TransCanada welcomed the report, saying it affirmed its belief that converting underused gas pipeline capacity to oil makes sense.

Amid a changing energy landscape in North America, Quebec's Minister of Energy and Natural Resources in July called on the regulator to prepare a report on its natural gas situation. At the time, Pierre Arcand expressed concern that the province's gas users would have enough supply and noted that the Energy East project could alter Quebec's historic dependence on gas from Western Canada.

The report concludes that over the next 15 years, demand for natural gas in Quebec will climb 2 per cent annually as it reaches 300 petajoules by 2030. The regulator said the demand increase and related transport needs are not problematic in and of themselves.

Quebec has no viable source of home-grown natural gas supply, the regulator concludes, largely because the public continues to oppose the development of the province's shale gas deposits.
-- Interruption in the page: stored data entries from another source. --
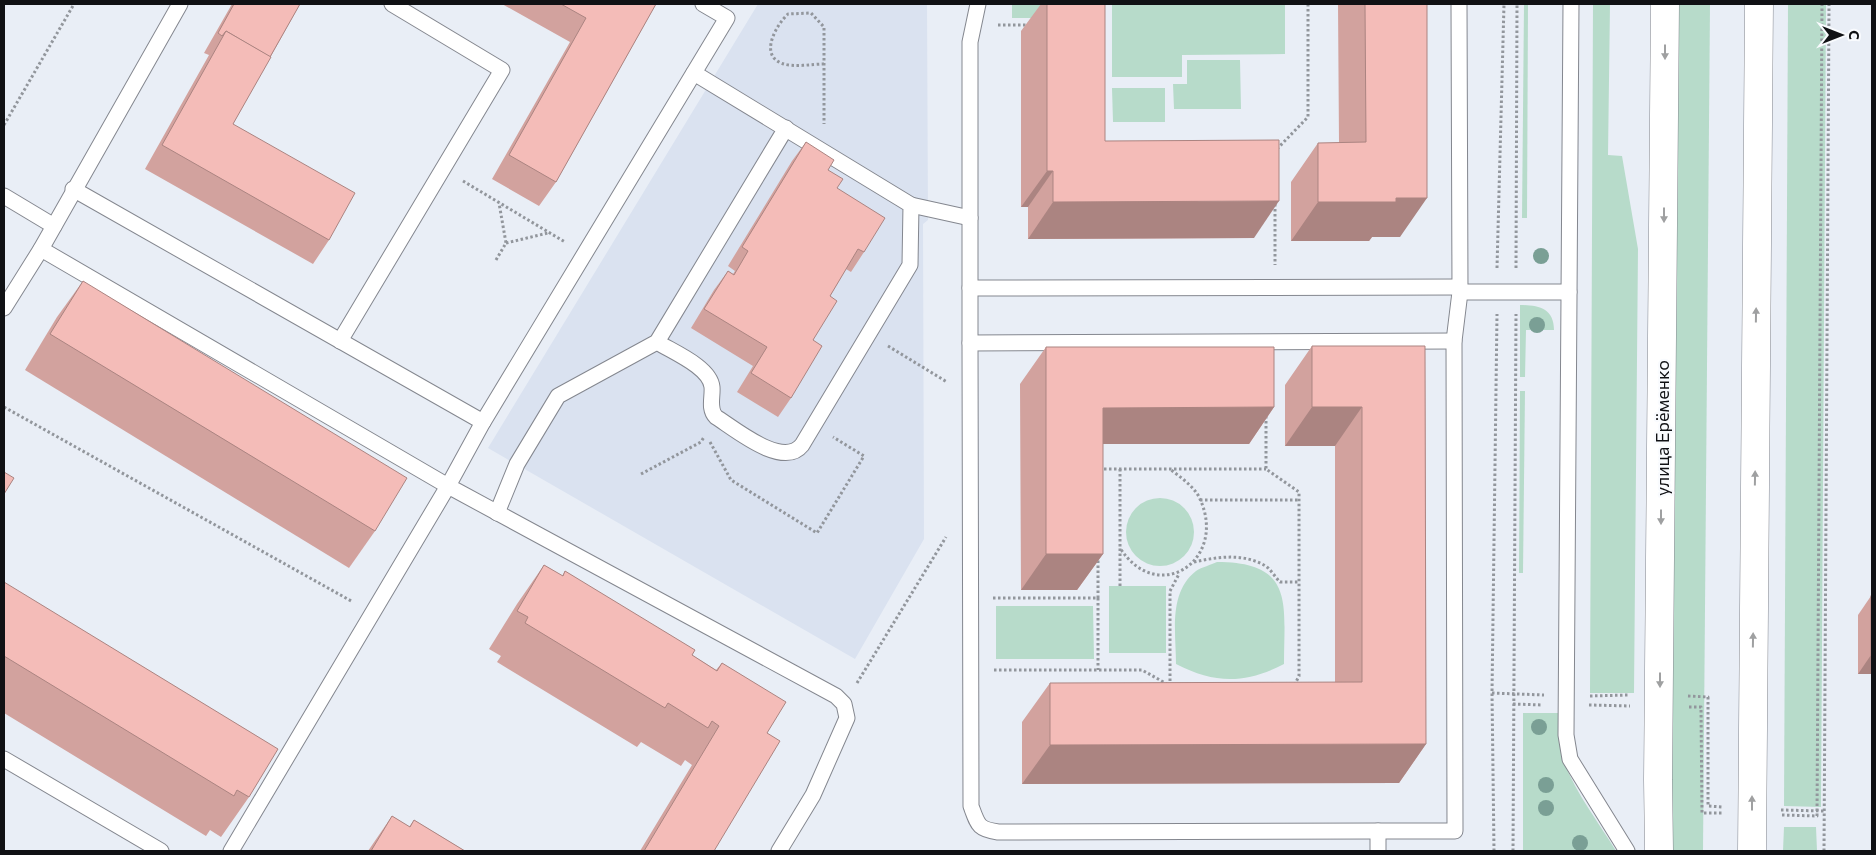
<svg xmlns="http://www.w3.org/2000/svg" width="1876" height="855" font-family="Commissioner,sans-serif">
<rect width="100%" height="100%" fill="#e9eef6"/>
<polygon fill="#dae2f0" points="758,4 927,4 928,220 923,224 924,539 855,659 488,448"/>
<g fill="#b7dbca">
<rect x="1012" y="4" width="84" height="14"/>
<polygon points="1112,4 1285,4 1285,54 1182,55 1182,77 1112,77"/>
<polygon points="1524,4 1528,4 1527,218 1522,218"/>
<polygon points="1593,4 1610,4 1608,155 1622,156 1638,249 1634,693 1590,693"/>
<polygon points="1667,4 1710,4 1703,851 1661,851"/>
<polygon points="1788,4 1826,4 1821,807 1784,806"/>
<polygon points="1187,60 1240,60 1241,109 1174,109 1173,84 1187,84"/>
<polygon points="1112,88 1165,88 1165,122 1113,122"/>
<path d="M1520 305C1538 305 1554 308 1554 330H1526L1525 377H1520Z"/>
<polygon points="1520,391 1525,391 1523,573 1519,573"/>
<circle cx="1160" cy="532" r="34"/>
<path d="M1217 562C1295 562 1284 604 1284 664 1245 684 1215 684 1176 664 1176 633 1168 593 1196 571 1202 567 1211 565 1217 562Z"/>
<rect x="1109" y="586" width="57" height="67"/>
<polygon points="996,606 1093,606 1094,659 996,659"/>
<path d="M1523 713H1559C1559 728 1558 742 1562 756 1573 790 1598 821 1616 851H1523Z"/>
<polygon points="1784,827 1816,827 1817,851 1783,851"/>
</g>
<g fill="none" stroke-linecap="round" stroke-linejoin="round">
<defs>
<g id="lane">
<polyline points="703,4 727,18 483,422 448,486 836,696 844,704 847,718 813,795 779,851"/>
<polyline points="1571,4 1566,735 1570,759 1627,851"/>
<polyline points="73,189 483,422"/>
<polyline points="4,196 54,226"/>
<polyline points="911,205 970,218"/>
<polyline points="41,249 448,486 231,851"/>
<polyline points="970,288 1459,287"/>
<polyline points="1460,292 1569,292"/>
<polyline points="4,308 41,249 180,4"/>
<polyline points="340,341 502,70 392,4"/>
<path d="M657 342C673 352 710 367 712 387 713 397 708 409 716 417 735 429 783 469 802 445L910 265 911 205 694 73"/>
<polyline points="970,343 970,42 978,4"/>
<polyline points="497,513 517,464 558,396 657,342 786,128"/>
<polyline points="4,759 161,851"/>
<path d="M1378 831 998 832C978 829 978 825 971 806L970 343 1454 341"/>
<polyline points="1378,851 1378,831 1455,831 1454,341 1460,292 1459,4"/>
</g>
<g id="street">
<polyline points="1659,851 1658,780 1665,4"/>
<polyline points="1752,851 1759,4"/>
</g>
</defs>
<use href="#lane" stroke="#84878f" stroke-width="17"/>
<use href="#street" stroke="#84878f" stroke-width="29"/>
<g stroke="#92969c" stroke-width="3" stroke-dasharray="2.5 2.5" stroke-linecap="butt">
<polyline points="998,25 1030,25"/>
<path d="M824 64C812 64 793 68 781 63 759 54 777 24 788 14L811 13 824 27V124"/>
<polyline points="4,125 74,4"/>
<polyline points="1277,149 1308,117 1308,4"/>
<polyline points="463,181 565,242"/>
<polyline points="1275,204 1275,265"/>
<polyline points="506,243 548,233"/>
<polyline points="496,260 506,243 499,203"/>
<polyline points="1497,268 1504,4"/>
<polyline points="1516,268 1517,4"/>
<polyline points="888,346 947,382"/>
<polyline points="4,407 353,602"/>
<polyline points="1266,416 1266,469 1299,492 1299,676 1295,684"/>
<polyline points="710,442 731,480 817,533 864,456 833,437"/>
<polyline points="1099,469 1266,469"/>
<polyline points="1120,469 1120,548"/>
<polyline points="641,474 701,442 704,437"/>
<polyline points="1200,500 1299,500"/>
<path d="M1194 562C1217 557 1242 553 1264 565 1270 568 1275 577 1280 582H1299"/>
<path d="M1120 586V548C1158 607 1228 560 1200 499 1195 487 1180 477 1170 469"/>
<polyline points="993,598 1098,598 1098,557"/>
<polyline points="1098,598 1098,670"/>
<polyline points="994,670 1142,670 1167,684"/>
<polyline points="857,683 946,537"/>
<polyline points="1170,686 1170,591 1179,574"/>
<polyline points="1492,693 1544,695"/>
<polyline points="1590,696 1629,695"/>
<polyline points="1688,696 1708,697 1708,806 1722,807"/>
<polyline points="1513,704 1542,705"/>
<polyline points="1589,705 1630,706"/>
<polyline points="1689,707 1701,707 1702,813 1723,813"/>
<polyline points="1781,810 1824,811"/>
<polyline points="1782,815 1817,816 1822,4"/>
<polyline points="1494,851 1492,693 1497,314"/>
<polyline points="1513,851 1516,314"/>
<polyline points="1824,851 1829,4"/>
</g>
<use href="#lane" stroke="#fff" stroke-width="15"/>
<use href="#street" stroke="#fff" stroke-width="28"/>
</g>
<g fill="#7a9f95">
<circle cx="1541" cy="256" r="8"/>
<circle cx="1537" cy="325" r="8"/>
<circle cx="1539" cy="727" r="8"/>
<circle cx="1546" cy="785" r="8"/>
<circle cx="1546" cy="808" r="8"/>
<circle cx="1580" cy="843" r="8"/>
</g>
<g fill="#d2a29e">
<polygon points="232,4 300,4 233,124 329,240 313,264 145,169 209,55 204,53"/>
<polygon points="502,4 656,4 556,182 539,206 492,179 570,42"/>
<polygon points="1041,4 1105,4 1105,141 1254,238 1028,239 1028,207 1021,207 1021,31"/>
<polygon points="1338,4 1427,4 1400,237 1372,237 1369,241 1291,241 1291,182 1318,143 1339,143"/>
<polygon points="806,142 828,170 837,188 864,252 851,272 846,269 830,296 791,398 778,417 737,392 753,366 691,328 714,290 728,271 733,274 735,271 728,266 792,161"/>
<polygon points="83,281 375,531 349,568 25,370 57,317"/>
<polygon points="1312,346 1425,346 1426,744 1399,783 1022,784 1022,722 1050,683 1335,683 1335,446 1285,446 1285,385"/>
<polygon points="1046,347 1274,407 1249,444 1103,444 1103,554 1077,590 1021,590 1020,384"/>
<polygon points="544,565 562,576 565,571 692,655 716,670 722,663 767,733 714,851 640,851 692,765 685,760 681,766 641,742 637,747 497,662 501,656 489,649 517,604"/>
<polygon points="4,582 249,797 221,837 210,830 206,836 4,713"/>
<polygon points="1871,596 1872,674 1858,674 1858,615"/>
<polygon points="392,816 409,827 414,820 465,851 368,851"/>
</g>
<g fill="#ab8481">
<polygon points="1047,171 1053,171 1028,207 1021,207"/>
<polygon points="1396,198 1427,198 1400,237 1372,237 1369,241 1291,241 1318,202"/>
<polygon points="1279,201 1254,238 1028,239 1053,202"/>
<polygon points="1274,407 1249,444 1077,444 1103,408"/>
<polygon points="1312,407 1362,407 1335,446 1285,446"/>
<polygon points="1046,554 1103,554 1077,590 1021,590"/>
<polygon points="1871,655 1872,655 1872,674 1858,674"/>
<polygon points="1426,744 1399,783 1022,784 1050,745"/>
</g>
<g fill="#f4bcb8" stroke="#ab8481">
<polygon points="234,4 300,4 270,57 226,31 222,36 218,33"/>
<polygon points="561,4 656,4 556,182 509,155 586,18"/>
<polygon points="1047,4 1105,4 1105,141 1279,140 1279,201 1053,202 1053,171 1047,171"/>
<polygon points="1365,4 1427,4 1427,198 1396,198 1396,202 1318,202 1318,143 1366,142"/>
<polygon points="226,31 271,57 233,124 355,193 329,240 162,145"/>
<polygon points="806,142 834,160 828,170 843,179 837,188 885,218 864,252 858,249 830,296 837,301 813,340 822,346 791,398 751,373 767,347 704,309 728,271 734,275 748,251 742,247"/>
<polygon points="83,281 407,478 375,531 50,334"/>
<polygon points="1312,346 1425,346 1426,744 1050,745 1050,683 1362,682 1362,407 1312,407"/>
<polygon points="1046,347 1274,347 1274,407 1103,408 1103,554 1046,554"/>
<polygon points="4,472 14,478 4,494"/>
<polygon points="544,565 563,576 565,571 695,650 692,655 717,671 722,663 786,702 767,733 780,741 714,851 644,851 719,726 712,721 708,728 668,703 665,708 525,623 528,617 517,611"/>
<polygon points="4,582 278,749 249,797 237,790 234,796 4,656"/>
<rect x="1871" y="596" width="1" height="59"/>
<polygon points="392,816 410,827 414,820 465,851 371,851"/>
</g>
<defs><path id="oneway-solid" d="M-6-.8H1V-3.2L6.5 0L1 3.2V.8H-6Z" transform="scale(1.25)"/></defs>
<g fill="#9fa0a1">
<use href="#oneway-solid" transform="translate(1665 52) rotate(90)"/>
<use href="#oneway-solid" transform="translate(1664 215) rotate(90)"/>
<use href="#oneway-solid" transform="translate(1756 315) rotate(-89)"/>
<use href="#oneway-solid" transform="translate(1755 478) rotate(-89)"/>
<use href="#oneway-solid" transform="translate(1661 517) rotate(90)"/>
<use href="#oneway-solid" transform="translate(1753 640) rotate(-89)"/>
<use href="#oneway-solid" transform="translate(1660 680) rotate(90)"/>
<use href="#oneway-solid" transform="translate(1752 803) rotate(-90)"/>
</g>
<g text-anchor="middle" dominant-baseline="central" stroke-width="4.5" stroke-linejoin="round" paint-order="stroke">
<g font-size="18" fill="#101114" stroke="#f9fbfe">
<text transform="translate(1662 428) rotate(-90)">улица Ерёменко</text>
</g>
</g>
<rect width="1876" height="855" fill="none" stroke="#101114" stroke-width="10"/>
<g transform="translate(1841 35) rotate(90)" stroke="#f9fbfe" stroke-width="4" paint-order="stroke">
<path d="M0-4L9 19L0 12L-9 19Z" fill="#101114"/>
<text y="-8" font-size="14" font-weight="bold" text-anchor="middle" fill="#101114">С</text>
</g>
</svg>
That means that over the next 15 years at least, the province will continue to depend on gas sourced out of province and pumped in over TransCanada's pipeline system.

Without Energy East and assuming the status quo is maintained, natural gas supply to Quebec customers would continue but transport fees would eventually go up as volumes diminish over all on TransCanada's eastern network, the regulator said. A shift by U.S. shippers to other transport options plays into that scenario, it said.

"From the point of view of supply, Energy East is desirable. That's what the regulator says," Mr. Arcand said in an interview. "Now, the project has several other components that still have to be considered" including economic benefits and environmental questions.

One key fight that's erupted concerns pipeline capacity, specifically over a 420-kilometre section from North Bay to Cornwall, Ont.

TransCanada plans to convert the line to carry oil and build a new, smaller pipeline to serve natural gas clients. Natural gas distributors, including Ontario's Union Gas Ltd. and Quebec's Gaz Métro, say all of the capacity on that section is currently needed. They worry that the plan to switch capacity to oil service will leave them and their customers vulnerable to supply shortages and higher costs.

A unit of steel giant ArcelorMittal recently joined the local distributors in asking the National Energy Board to force TransCanada to reassess gas demand in Ontario and Quebec before it begins hearings on the pipeline. TransCanada said Wednesday that it has already started that process, adding that the market will have another opportunity to specify its needs for gas transmission capacity.

"It is important to note that, currently, even in the coldest winter months, much of the gas which is being transported eastward on the Canadian Mainline is for export, and not for use in Quebec or elsewhere in Canada," the company said in a statement.

But ArcelorMittal, which uses large quantities of gas to process iron ore pellets at a plant about 60 kilometres southeast of Montreal, remains worried about costs associated with the plan. "Our concern is about potential cost increases for natural gas users and the impact of this project if there are no alternative solutions available," spokesman Louis-Phlippe Péloquin said.